Your instructions. All records below are to be set down exactly, each character intact.

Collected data
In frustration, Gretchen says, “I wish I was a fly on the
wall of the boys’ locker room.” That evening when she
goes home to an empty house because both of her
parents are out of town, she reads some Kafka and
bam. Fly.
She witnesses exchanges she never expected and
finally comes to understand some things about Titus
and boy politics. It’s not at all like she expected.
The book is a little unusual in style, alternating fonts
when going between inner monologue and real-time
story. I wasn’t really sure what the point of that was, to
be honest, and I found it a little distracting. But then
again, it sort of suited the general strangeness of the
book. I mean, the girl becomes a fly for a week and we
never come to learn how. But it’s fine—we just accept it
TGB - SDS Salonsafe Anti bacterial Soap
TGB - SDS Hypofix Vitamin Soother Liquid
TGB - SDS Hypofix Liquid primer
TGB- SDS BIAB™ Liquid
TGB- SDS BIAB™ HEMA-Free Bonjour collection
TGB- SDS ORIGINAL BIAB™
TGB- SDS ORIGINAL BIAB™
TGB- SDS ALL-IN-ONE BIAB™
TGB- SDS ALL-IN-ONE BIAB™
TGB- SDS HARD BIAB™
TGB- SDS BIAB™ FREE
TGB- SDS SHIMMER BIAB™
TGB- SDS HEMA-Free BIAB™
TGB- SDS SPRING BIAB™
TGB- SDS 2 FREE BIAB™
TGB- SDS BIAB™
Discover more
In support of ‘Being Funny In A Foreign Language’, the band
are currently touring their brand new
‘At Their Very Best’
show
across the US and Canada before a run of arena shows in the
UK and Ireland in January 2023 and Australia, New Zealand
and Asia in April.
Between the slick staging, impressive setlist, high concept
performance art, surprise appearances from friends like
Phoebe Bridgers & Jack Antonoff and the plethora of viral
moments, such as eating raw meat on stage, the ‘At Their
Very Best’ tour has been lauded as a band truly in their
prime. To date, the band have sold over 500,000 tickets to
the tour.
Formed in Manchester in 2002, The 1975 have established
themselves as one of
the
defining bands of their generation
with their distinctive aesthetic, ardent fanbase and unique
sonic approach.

Your solution.
In frustration, Gretchen says, “I wish I was a fly on the
wall of the boys’ locker room.” That evening when she
goes home to an empty house because both of her
parents are out of town, she reads some Kafka and
bam. Fly.
She witnesses exchanges she never expected and
finally comes to understand some things about Titus
and boy politics. It’s not at all like she expected.
The book is a little unusual in style, alternating fonts
when going between inner monologue and real-time
story. I wasn’t really sure what the point of that was, to
be honest, and I found it a little distracting. But then
again, it sort of suited the general strangeness of the
book. I mean, the girl becomes a fly for a week and we
never come to learn how. But it’s fine—we just accept it
TGB - SDS Salonsafe Anti bacterial Soap
TGB - SDS Hypofix Vitamin Soother Liquid
TGB - SDS Hypofix Liquid primer
TGB- SDS BIAB™ Liquid
TGB- SDS BIAB™ HEMA-Free Bonjour collection
TGB- SDS ORIGINAL BIAB™
TGB- SDS ORIGINAL BIAB™
TGB- SDS ALL-IN-ONE BIAB™
TGB- SDS ALL-IN-ONE BIAB™
TGB- SDS HARD BIAB™
TGB- SDS BIAB™ FREE
TGB- SDS SHIMMER BIAB™
TGB- SDS HEMA-Free BIAB™
TGB- SDS SPRING BIAB™
TGB- SDS 2 FREE BIAB™
TGB- SDS BIAB™
Discover more
In support of ‘Being Funny In A Foreign Language’, the band
are currently touring their brand new
‘At Their Very Best’
show
across the US and Canada before a run of arena shows in the
UK and Ireland in January 2023 and Australia, New Zealand
and Asia in April.
Between the slick staging, impressive setlist, high concept
performance art, surprise appearances from friends like
Phoebe Bridgers & Jack Antonoff and the plethora of viral
moments, such as eating raw meat on stage, the ‘At Their
Very Best’ tour has been lauded as a band truly in their
prime. To date, the band have sold over 500,000 tickets to
the tour.
Formed in Manchester in 2002, The 1975 have established
themselves as one of
the
defining bands of their generation
with their distinctive aesthetic, ardent fanbase and unique
sonic approach.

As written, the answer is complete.